Christian: The only other thing I’d say is I’m watching very carefully about what’s been taking place in ONC and CMS. I lay awake at night thinking about the recent cyberattacks. This latest one was quite disconcerting, and so we’re staying diligent. But it just kind of raises the whole specter of the fact that when you think you have all the doors bolted, somebody is going to crawl through a crack, and so you have to be forever vigilant. So now that ONC and CMS both are getting their staffing in place, we’ll see where everything is going to go from there, from an interoperability standpoint and from a standpoint of just moving forward. So we’ll continue to look at those public policies to see what comes out of DC.
Gamble: I think the next time we speak, we’ll have a little bit more information. We know these things take time for new administrations to really set up and get into gear. There will be more to talk about in terms of how this is going to affect everyone.
Christian: I think with the American Healthcare Act and some of the other things, we don’t know what’s going to come out of the Senate. I’m almost certain that what was passed in the House will not be what comes out of the Senate, because there are competing viewpoints about the expansion of the Medicaid populations. We’ve done it twice here in Indiana; it seems to have worked okay. Seema Verma was the consultant that helped both Mitch Daniels and Mike Pence with those revisions of Medicare and Medicaid in Indiana.
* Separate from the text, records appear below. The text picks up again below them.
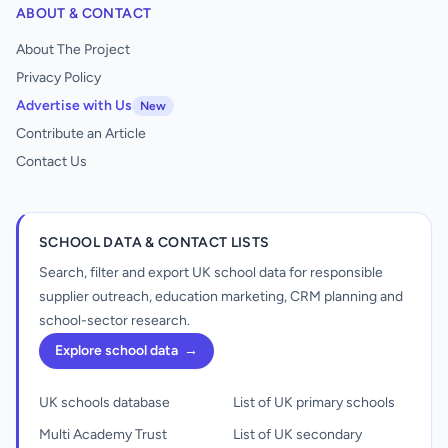
ABOUT & CONTACT
About The Project
Privacy Policy
Advertise with Us
New
Contribute an Article
Contact Us
SCHOOL DATA & CONTACT LISTS
Search, filter and export UK school data for responsible
supplier outreach, education marketing, CRM planning and
school-sector research.
Explore school data
→
UK schools database
List of UK primary schools
Multi Academy Trust
List of UK secondary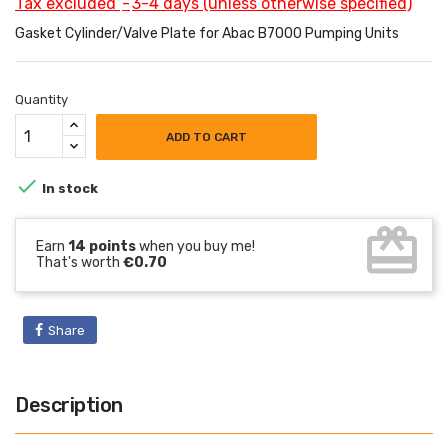
Tax excluded
3-4 days (unless otherwise specified)
Gasket Cylinder/Valve Plate for Abac B7000 Pumping Units
Quantity
ADD TO CART

In stock
card_giftcard
Earn
14 points
when you buy me!
That's worth
€0.70
Share
Description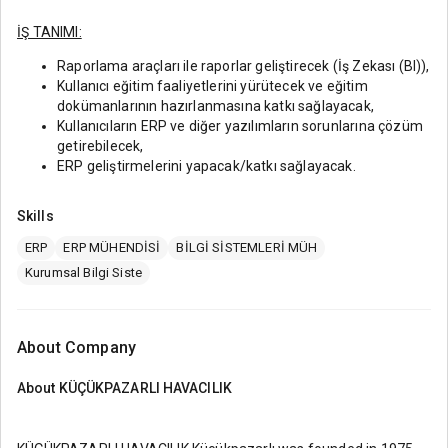
İŞ TANIMI:
Raporlama araçları ile raporlar geliştirecek (İş Zekası (BI)),
Kullanıcı eğitim faaliyetlerini yürütecek ve eğitim
dokümanlarının hazırlanmasına katkı sağlayacak,
Kullanıcıların ERP ve diğer yazılımların sorunlarına çözüm
getirebilecek,
ERP geliştirmelerini yapacak/katkı sağlayacak.
Skills
ERP
ERP MÜHENDİSİ
BİLGİ SİSTEMLERİ MÜH
Kurumsal Bilgi Siste
About Company
About
KÜÇÜKPAZARLI HAVACILIK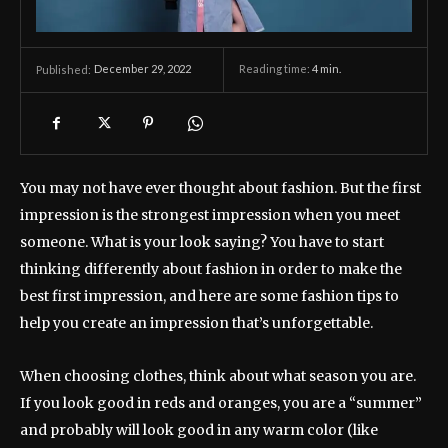
December 29, 2022
Reading time:
4
min.
Published:
You may not have ever thought about fashion. But the first
impression is the strongest impression when you meet
someone. What is your look saying? You have to start
thinking differently about fashion in order to make the
best first impression, and here are some fashion tips to
help you create an impression that’s unforgettable.
When choosing clothes, think about what season you are.
If you look good in reds and oranges, you are a “summer”
and probably will look good in any warm color (like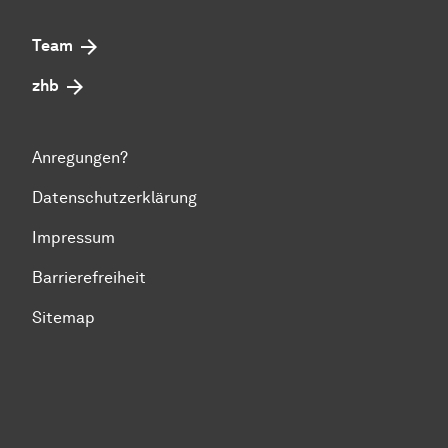
Team
zhb
Anregungen?
Datenschutzerklärung
Impressum
Barrierefreiheit
Sitemap
Zum Seitenanfang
I have no idea what she’s going to do from a national level, but that’s going to be interesting to see what policies come out from that. So yes, that would be a great topic of the next time we get together to talk about that and see how it’s panning out and what’s going on.
Gamble: Absolutely. These are very interesting times we live in.
Christian: Absolutely, and that is a blessing and a curse.
Gamble: I agree. Well, thank you so much for your time. I really enjoyed it.
Christian: You’re very welcome. I’m glad to do it.